Start of Given entries

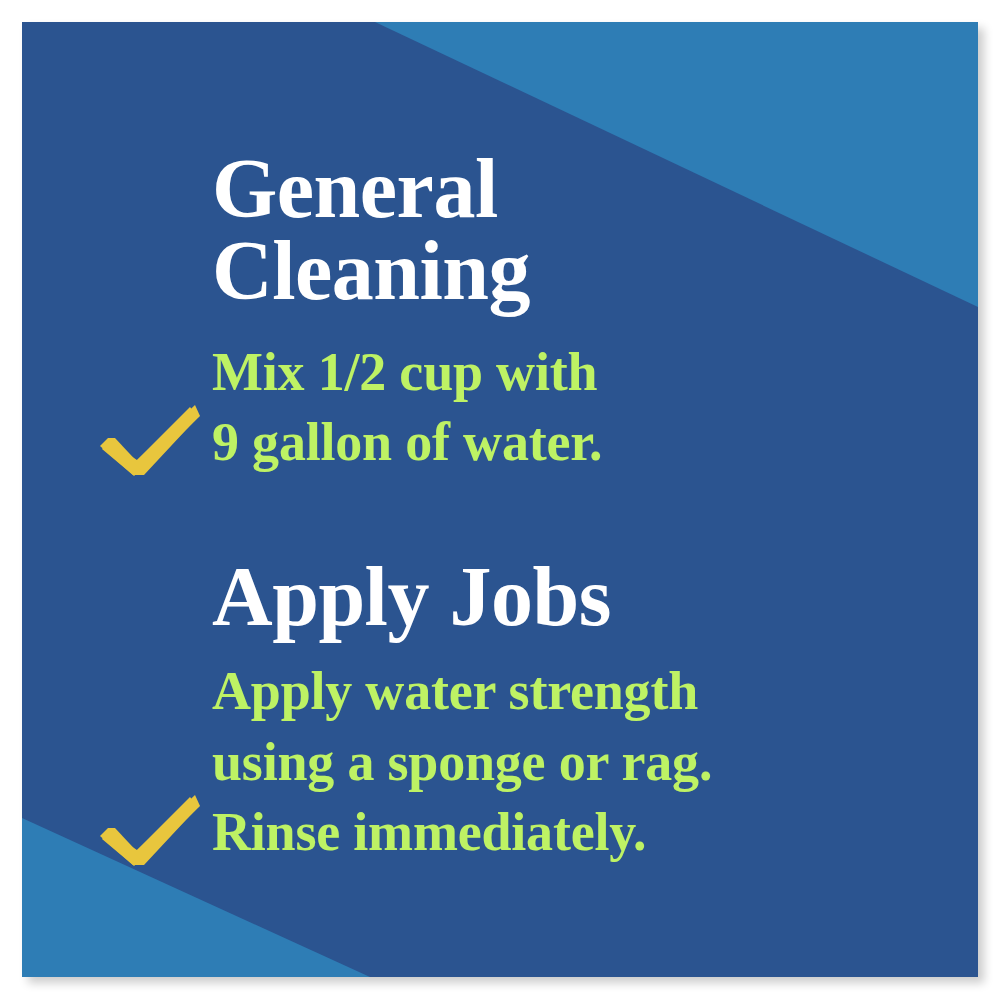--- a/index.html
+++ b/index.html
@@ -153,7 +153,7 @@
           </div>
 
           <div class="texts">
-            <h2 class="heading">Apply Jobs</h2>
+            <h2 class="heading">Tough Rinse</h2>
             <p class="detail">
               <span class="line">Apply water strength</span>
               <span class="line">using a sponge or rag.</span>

End of Given entries

## Exercise aim
Please print the entries exactly as they stand. Images are not part of the copy.

## Finished exercise
--- a/index.html
+++ b/index.html
@@ -153,7 +153,7 @@
           </div>
 
           <div class="texts">
-            <h2 class="heading">Apply Jobs</h2>
+            <h2 class="heading">Tough Rinse</h2>
             <p class="detail">
               <span class="line">Apply water strength</span>
               <span class="line">using a sponge or rag.</span>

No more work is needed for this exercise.